## Selected excerpt
BEGIN
We turned in at the sign that said gate 5 and pulled up to the loading zone. Soon the car was unloaded and a porter arrived to help us put our luggage on his cart. Unlike on a plane, the cruise ship didn't have any limit on luggage—either number of pieces or on weight. Alas, Dotti and I over packed. It is something we tend to do. We don't want to get to our destination only to find that we forgot something important. However, as a result, we always take along stuff that we never use.
After the luggage was out of the van, I had to go looking for a parking place. Jim looked through the gate 5 parking lot, but it was an extremely small lot, and naturally it was totally filled. I had to go back out on the road and head north for a bit to gate 2, where a much larger parking lot was available, and I left the van in that lot. I parked right next to a large light pole, one of only two like it, so I would be able to find the van when we got back a week later. I then walked to the Terminal 30 building, where we would be checking in for the cruise on the ms Westerdam.
When I found the others (thank goodness for cell phones) they had already checked the main baggage in. Next, we had to wait in a serpentine check-in line, very reminiscent of airports, which always make me nervous. We had set our goal to be there by noon, and it was only a few minutes after that. The line was long, and we had to wait a while, but we finally got through. We were excited to be heading for our ship!
This is a photo of the Terminal 30 loading area, taken from the stern of our ship. On the far lower right, you can see part of the tiny Gate 5 parking lot. The end of the building that is facing us is the entrance that we used for checking in, and this is where we temporarily parked the van to do our luggage unloading. You can see the covered walkway that we took to the ship, and how it also runs over to the Sun Princess gangway.
END
## Parts of the exercise
1. Decide whether each statement agrees with the cruise check-in account, answering yes or no and quoting the words that decide it: (a) The cruise ship set a limit on luggage weight. (b) The van was left in the parking lot at gate 2. (c) The group reached the check-in line before noon.
2. Please extend the cruise check-in account with a passage that picks up after its final sentence.
The rows have nothing to do with the cruise check-in account.

## Available data
BEGIN
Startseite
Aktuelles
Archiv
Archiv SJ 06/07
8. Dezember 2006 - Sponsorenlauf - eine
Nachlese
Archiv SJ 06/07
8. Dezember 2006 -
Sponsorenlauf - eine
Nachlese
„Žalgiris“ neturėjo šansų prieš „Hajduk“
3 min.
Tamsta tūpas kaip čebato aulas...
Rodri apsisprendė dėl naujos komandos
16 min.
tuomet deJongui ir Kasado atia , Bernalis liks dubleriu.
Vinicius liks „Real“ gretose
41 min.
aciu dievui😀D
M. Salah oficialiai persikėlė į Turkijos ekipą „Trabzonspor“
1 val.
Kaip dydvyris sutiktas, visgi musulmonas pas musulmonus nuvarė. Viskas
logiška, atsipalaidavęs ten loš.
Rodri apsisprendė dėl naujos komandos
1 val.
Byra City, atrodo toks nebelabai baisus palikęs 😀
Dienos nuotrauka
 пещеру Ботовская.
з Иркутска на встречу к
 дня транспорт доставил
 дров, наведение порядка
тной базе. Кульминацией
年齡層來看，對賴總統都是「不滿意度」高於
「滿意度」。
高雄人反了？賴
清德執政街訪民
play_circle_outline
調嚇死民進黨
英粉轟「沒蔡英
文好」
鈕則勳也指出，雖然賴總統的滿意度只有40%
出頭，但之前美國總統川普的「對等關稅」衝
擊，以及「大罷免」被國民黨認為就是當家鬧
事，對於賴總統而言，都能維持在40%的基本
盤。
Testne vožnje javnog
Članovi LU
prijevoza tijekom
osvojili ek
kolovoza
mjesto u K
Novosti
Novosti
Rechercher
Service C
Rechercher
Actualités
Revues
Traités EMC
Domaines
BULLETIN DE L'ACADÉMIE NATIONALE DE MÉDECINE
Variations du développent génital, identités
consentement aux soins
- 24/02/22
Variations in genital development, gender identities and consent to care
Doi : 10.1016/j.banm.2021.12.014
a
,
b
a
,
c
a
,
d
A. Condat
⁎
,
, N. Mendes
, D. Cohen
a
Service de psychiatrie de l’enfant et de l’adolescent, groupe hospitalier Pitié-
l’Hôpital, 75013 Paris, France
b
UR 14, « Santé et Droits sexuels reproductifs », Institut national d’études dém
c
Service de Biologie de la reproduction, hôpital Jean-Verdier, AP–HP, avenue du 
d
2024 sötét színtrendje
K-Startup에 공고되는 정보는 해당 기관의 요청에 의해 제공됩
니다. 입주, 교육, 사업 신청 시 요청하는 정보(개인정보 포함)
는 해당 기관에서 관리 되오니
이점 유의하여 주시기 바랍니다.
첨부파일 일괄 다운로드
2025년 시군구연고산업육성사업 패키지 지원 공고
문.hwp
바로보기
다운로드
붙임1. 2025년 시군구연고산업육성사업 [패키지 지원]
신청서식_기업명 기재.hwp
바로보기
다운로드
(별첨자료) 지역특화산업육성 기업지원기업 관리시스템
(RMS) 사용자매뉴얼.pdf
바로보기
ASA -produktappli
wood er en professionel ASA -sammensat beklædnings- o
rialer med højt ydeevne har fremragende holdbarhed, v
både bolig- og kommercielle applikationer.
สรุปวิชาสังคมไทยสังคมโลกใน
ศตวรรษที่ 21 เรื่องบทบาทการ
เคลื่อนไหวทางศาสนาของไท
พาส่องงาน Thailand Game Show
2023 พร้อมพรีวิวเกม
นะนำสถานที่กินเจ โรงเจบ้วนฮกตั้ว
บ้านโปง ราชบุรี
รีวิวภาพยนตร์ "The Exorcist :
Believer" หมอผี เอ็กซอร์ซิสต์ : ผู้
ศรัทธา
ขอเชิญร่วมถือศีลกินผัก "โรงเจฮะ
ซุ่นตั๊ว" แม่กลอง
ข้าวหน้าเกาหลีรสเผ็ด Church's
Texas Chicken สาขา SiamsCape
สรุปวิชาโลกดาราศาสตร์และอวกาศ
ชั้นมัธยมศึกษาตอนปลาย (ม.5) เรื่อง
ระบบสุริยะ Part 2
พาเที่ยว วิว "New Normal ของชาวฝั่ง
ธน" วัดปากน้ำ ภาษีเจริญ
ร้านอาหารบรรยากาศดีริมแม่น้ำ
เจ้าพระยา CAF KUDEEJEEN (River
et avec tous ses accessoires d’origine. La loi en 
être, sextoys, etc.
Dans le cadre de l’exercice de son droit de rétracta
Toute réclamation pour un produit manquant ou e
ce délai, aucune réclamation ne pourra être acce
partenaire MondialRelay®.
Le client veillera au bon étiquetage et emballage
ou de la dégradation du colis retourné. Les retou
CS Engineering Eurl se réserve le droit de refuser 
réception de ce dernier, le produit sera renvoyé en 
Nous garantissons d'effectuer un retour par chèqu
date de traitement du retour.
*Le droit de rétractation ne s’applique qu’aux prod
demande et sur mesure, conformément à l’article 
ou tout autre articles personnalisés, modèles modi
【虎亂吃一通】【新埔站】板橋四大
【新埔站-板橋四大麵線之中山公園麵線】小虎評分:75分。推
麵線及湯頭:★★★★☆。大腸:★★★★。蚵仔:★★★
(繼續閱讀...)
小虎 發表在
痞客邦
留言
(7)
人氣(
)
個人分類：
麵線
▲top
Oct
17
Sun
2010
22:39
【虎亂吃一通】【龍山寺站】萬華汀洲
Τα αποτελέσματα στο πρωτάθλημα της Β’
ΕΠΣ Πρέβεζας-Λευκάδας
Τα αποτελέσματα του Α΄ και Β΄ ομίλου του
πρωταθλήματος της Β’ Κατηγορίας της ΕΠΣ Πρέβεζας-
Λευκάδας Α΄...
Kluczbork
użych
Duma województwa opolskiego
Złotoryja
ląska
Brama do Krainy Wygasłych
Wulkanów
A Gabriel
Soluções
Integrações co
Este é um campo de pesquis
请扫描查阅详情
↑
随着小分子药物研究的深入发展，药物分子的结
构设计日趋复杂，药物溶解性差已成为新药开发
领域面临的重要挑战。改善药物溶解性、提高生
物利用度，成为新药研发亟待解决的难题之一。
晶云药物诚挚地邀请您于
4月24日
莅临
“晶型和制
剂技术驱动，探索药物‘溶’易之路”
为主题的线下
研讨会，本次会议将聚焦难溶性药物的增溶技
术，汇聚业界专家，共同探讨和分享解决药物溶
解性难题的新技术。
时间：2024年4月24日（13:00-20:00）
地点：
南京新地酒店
END
## Answers for the exercise
1.
(a) No: "the cruise ship didn't have any limit on luggage—either number of pieces or on weight."
(b) Yes: "I had to go back out on the road and head north for a bit to gate 2, where a much larger parking lot was available, and I left the van in that lot."
(c) No: "We had set our goal to be there by noon, and it was only a few minutes after that."

2.
The parking lot beyond the building is the Gate 2 parking lot where I had parked the van. I was hoping that it would be safe as I took this picture.
In the background, there are two professional sporting arenas. The closer and darker one is Safeco Field where the Seattle Mariners play baseball. The white football field beyond is the Qwest Stadium, where the Seahawks play. With the fine weather, the roof was open, and I could see that the lights were on, and there was a crowd in the stadium. At the time the Seahawks were busy beating the Arizona Cardinals 21-10, as we were readying ourselves for departure. Up closer our white van is just visible parked up against the second light tower.
Right after turning the corner from the check-in desk, with our room keys in hand, feeling a great rush of excitement about finally being able to board; we were walking towards the exit door, leading to the covered walkway to the ship, when we were stopped by an insistent lady. She was selling cards for $18, which could be redeemed for "20 sodas" on the ship. She was less than honest when she told us that the sodas would cost us $2 each otherwise, but we could get 20 of them by using her card. (As it turned out, we had an unhappy surprise when we found out later on the ship that we still would have to pay $2 for a can of soda, with or without the card. The card would get us a glassful of ice with some soda in it, but it was a lot less than a can.) Four cards, and $72 later, we were on our way.
I would estimate that we lost $50 out of that transaction. I only mention it here in order to warn anyone else who might be taking a cruise to beware of this little scam. On the upside, as I later told Jim: if that were the worst thing that happened on the cruise, I would be happy! And as it turned out I think it was the worst thing. So, we got it out of the way early.☺
As we continued on our way to the ship, we passed by several other concession stands, including ones selling hats and binoculars (we had fortunately remembered to bring our own on both counts).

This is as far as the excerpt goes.